Der Punkt ist gut dargelegt. Aber ließe sich das nicht genauso gut auf den liberalen Geist oder den Labour-Geist anwenden – oder vielleicht auf den westlichen Geist im Allgemeinen? Der Blair-Cameron-Clinton-Liberalismus, der in den 1990er und frühen 2000er Jahren die Politik dominierte, ist erschöpft. Dieser Liberalismus beruhte auf einer einfachen Formel: Fügen Sie einfach den Sozialliberalismus zum Wirtschaftsliberalismus hinzu, und schon haben Sie die Zutaten für eine gute Gesellschaft. Die genaueren Beobachter der Politik wussten immer, dass dies zu schön war, um wahr zu sein: Daniel Bells „Die kulturellen Widersprüche des Kapitalismus“ zeigte, dass der Sozialliberalismus das Potenzial hatte, das moralische Kapital zu zerstören, das die Grundlage des Wirtschaftsliberalismus bildet.

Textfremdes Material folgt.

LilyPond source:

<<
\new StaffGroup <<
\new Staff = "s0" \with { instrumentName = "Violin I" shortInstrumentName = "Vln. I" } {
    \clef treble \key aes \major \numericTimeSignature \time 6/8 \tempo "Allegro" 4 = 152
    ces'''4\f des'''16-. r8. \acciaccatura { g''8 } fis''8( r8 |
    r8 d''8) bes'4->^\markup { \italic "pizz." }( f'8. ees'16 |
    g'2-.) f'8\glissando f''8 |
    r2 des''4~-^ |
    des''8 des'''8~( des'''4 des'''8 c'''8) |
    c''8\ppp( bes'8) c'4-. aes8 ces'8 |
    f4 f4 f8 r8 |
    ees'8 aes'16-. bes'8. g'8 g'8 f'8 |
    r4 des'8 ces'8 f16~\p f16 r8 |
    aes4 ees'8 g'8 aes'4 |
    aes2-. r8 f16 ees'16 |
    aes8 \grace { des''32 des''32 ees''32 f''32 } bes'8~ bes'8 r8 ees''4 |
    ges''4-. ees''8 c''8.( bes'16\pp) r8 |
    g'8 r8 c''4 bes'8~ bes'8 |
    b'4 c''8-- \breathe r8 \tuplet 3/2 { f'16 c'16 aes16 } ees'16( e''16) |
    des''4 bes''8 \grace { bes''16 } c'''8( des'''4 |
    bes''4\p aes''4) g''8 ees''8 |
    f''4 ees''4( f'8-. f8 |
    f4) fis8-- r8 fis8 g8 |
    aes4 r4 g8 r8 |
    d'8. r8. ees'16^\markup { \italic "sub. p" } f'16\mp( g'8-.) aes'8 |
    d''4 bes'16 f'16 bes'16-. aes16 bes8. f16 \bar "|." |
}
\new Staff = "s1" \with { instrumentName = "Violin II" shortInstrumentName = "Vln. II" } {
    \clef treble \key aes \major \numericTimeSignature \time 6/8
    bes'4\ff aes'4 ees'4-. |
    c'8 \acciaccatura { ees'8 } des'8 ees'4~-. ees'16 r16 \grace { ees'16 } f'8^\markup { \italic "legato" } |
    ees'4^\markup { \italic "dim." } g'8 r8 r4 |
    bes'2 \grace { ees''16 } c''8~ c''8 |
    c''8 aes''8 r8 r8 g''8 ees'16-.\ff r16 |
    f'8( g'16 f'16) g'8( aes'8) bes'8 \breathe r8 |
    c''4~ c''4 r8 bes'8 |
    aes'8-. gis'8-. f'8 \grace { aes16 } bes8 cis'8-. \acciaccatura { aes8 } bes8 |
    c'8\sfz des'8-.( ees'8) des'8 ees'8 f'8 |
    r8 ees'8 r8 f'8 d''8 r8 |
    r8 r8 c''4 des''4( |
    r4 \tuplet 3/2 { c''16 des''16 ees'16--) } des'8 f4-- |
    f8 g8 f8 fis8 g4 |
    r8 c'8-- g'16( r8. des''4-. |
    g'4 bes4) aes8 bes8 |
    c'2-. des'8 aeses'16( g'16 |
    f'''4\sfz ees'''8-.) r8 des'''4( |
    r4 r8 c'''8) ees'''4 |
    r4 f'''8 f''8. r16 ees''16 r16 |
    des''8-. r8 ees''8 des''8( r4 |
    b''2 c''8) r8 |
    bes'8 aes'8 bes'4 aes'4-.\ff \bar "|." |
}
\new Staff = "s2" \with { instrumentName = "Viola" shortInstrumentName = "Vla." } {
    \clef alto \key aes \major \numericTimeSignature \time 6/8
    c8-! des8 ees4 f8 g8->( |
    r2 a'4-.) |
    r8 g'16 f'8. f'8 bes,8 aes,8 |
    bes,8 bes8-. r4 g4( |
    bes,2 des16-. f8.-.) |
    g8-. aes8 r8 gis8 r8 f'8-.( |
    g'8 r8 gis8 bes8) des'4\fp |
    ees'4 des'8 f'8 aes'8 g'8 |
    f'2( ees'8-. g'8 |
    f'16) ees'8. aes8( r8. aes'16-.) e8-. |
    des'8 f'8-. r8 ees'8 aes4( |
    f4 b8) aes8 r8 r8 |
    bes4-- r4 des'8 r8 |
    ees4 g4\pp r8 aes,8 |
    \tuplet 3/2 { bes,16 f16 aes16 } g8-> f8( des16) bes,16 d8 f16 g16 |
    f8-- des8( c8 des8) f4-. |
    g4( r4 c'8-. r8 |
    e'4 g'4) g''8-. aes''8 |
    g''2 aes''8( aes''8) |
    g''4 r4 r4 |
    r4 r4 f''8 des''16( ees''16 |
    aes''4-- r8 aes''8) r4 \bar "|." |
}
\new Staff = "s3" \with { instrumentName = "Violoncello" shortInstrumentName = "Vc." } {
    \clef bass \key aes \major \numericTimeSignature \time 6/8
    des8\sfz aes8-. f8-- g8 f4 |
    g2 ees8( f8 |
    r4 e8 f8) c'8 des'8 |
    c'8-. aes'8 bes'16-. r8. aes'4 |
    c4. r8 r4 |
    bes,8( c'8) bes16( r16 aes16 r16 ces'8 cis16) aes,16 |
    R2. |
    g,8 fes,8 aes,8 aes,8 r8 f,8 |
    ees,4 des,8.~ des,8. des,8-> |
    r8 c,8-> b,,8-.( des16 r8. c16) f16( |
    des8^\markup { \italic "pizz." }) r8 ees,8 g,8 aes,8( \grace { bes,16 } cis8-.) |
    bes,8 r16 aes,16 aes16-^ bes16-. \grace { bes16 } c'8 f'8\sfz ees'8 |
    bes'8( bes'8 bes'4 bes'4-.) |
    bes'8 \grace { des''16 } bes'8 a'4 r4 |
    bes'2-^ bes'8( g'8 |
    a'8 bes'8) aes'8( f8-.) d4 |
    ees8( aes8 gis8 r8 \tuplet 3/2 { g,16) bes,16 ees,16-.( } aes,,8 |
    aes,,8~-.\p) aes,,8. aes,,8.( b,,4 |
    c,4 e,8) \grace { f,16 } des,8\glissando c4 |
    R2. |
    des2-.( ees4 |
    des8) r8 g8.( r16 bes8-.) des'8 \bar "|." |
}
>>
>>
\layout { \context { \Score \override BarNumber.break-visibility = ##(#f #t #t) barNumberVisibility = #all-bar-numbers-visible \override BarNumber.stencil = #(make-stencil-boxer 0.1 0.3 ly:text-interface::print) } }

Aber in den letzten Jahren haben wir gelernt, dass Herr Bell die Widersprüche dieser Position eher unterschätzt hat. Die größten Probleme, mit denen die meisten kapitalistischen Gesellschaften derzeit konfrontiert sind, sind auf die Auswüchse beider Formen des Liberalismus zurückzuführen. Die Auswüchse des Wirtschaftsliberalismus haben uns Riesenkonzerne beschert, die die Konkurrenz vernichten und, im Fall der Internetkonzerne, eine finstere Form des Überwachungskapitalismus entwickeln. Die Exzesse des Sozialliberalismus haben uns verschiedene Formen des sozialen Zusammenbruchs beschert, die in Amerika am extremsten zu beobachten sind: Rekordzahlen zerrütteter Familien; eine Drogenepidemie, insbesondere Opioide; Millionen von Männern, die aus dem Erwerbsleben ausgestiegen sind und sich einem Leben voller Kleinkriminalität und exzessivem Fernsehen verschrieben haben. Es ist unfair, diese Probleme allein dem Sozialliberalismus zuzuschreiben. Sie haben viel mit der Zerstörung von Arbeitsplätzen im verarbeitenden Gewerbe und dem Erbe der Sklaverei zu tun. Aber der Sozialliberalismus hat eindeutig etwas damit zu tun: Die Lockerung der Verbote selbstzerstörerischen Verhaltens führt dazu, dass Menschen Entscheidungen treffen, die auf lange Sicht dazu führen können, dass sie entweder drogenabhängig werden oder nicht über die Fähigkeiten oder Selbstdisziplin verfügen, um produktive Mitglieder der Gesellschaft zu werden. Das ultimative Beispiel für das Scheitern des doppelten Liberalismus ist San Francisco, wo Hunderte obdachlose Drogenabhängige auf der Straße leben – und wo Tech-Milliardäre und Möchtegern-Milliardäre auf dem Weg zum neuesten trendigen Sushi-Laden Haufen menschlicher Fäkalien ausweichen müssen.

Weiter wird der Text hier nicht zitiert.